REPUBLIKA.CO.ID, SEMARANG -- Wali Kota Semarang Hendrar Prihadi mengajak seluruh pihak terkait untuk memikirkan masa depan pemain PSIS Semarang, seiring sanksi yang diberikan Komisi Disiplin PSSI. "Kalau toh nanti keputusan (sanksi, red.) tidak bisa diubah, yang paling penting terus nasib pemain ini (PSIS) siapa yang mikir? Ayo kita pikir bareng-bareng," katanya di Semarang, Rabu malam.
Hendi, sapaan akrab Hendrar Prihadi mengakui beratnya sanksi yang diberikan Komdis PSSI terhadap PSIS, terutama sampai ada sanksi larangan bermain sepak bola seumur hidup yang dijatuhkan pada pemain. "Daripada mendiskusikan hal-hal yang sudah lewat, yang paling penting 'pie saiki carane, pie sing' (bagaimana sekarang) dihukum seumur hidup kalau tidak ada keputusan yang lebih baik," tukasnya.
Pemain yang terkena sanksi bermain dan beraktivitas sepak bola seumur hidup, kata dia, tentunya perlu dipikirkan kelangsungkan masa depannya, misalnya diberi pekerjaan untuk menopang hidup. "Mereka ini 'diurusine model piye?' (diurusi model bagaimana?), dikasih pekerjaan model apa, supaya mereka bisa hidup. Kalau 'ndak' bisa, ya, percuma kita mendiskusikan hal-hal ini," katanya.
Menurut dia, persoalan yang penting untuk dipikirkan adalah kelangsungan para pemain PSIS yang terkena sanksi seumur hidup ke depannya, termasuk pada pemain-pemain lain yang mungkin hanya korban.
"Jangan sampai, saya berharap tidak ada korban dari peristiwa ini. Maksudnya korban, adalah para pemain yang mestinya mereka tidak mempunyai beban kesalahan, tetapi harus menjadi korban," pungkas Hendi.

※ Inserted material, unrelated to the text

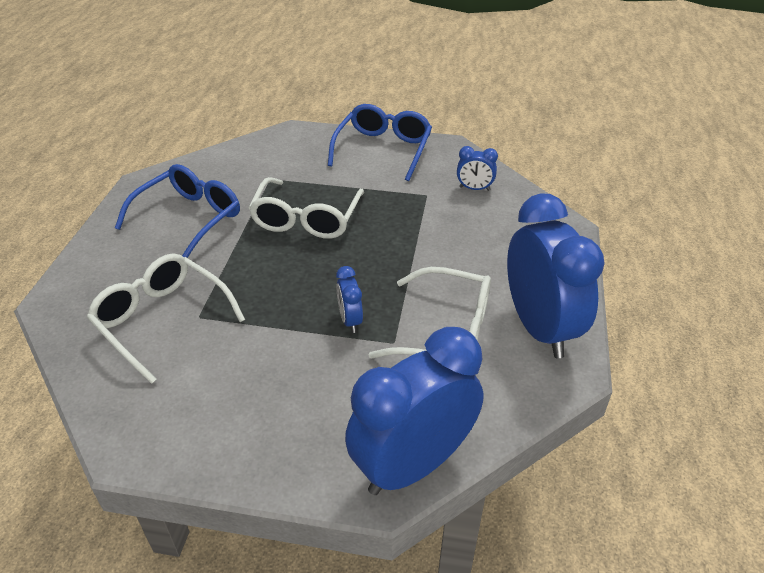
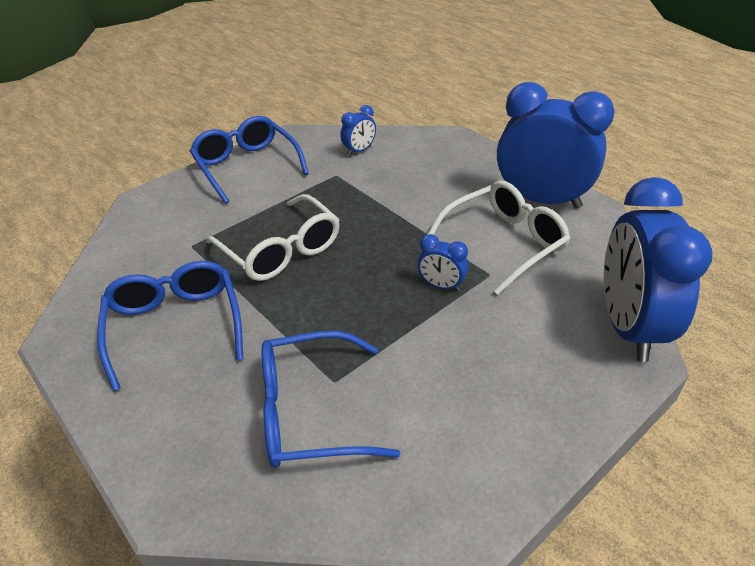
camera: 50 degrees left, 0 degrees up
(163, 320) = (311, 412): white glasses -> blue glasses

Sementara itu, Chief Executive Officer (CEO) PT Mahesa Jenar Semarang selaku pengelola PSIS Semarang, Yoyok Sukawi, mengakui, hukuman yang diberikan Komdis PSSI kepada para pemain PSIS memang sangat berat.

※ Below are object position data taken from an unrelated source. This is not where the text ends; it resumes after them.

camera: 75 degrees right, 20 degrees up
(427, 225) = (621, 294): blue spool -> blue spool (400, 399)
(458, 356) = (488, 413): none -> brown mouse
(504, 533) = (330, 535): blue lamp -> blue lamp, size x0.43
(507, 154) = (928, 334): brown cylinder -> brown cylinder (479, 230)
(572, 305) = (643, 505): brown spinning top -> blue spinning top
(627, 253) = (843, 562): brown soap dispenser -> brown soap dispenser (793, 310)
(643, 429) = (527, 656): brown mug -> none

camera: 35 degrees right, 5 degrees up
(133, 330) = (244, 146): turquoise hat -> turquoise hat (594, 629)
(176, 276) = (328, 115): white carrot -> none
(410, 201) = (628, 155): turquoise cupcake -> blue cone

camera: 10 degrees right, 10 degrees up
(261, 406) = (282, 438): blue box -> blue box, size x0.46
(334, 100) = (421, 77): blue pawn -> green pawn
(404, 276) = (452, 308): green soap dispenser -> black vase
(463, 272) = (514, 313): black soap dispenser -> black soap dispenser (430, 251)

"Ketika didiskualifikasi oleh Komdis PSSI, kami menerima, kami legawa. Ternyata, hukumannya belum cukup, yakni ditambah larangan bermain kepada sejumlah pemain, pelatih, dan sebagainya," tukasnya.
Bahkan, kata dia, masih ada ancaman hukuman yang bisa memperberat langkah PSIS, yakni degradasi dari Divisi Utama jika sampai ditemukan keterlibatan pihak luar dalam dugaan "match fixing" (pengaturan skor).
Ia menyatakan keberaniannya disumpah dengan cara apapun bahwa tidak pernah memerintahkan untuk melakukan gol bunuh diri, apalagi sampai melakukan "match fixing" dalam pertandingan PSIS dan PSS Sleman.
"Itu spontanitas melihat kondisi yang tidak kondusif di lapangan. Namun, yang jelas, saya siap bertanggung jawab. Saya siap dihukum oleh Komdis PSSI. Jangan hukum para pemain PSIS," pungkasnya.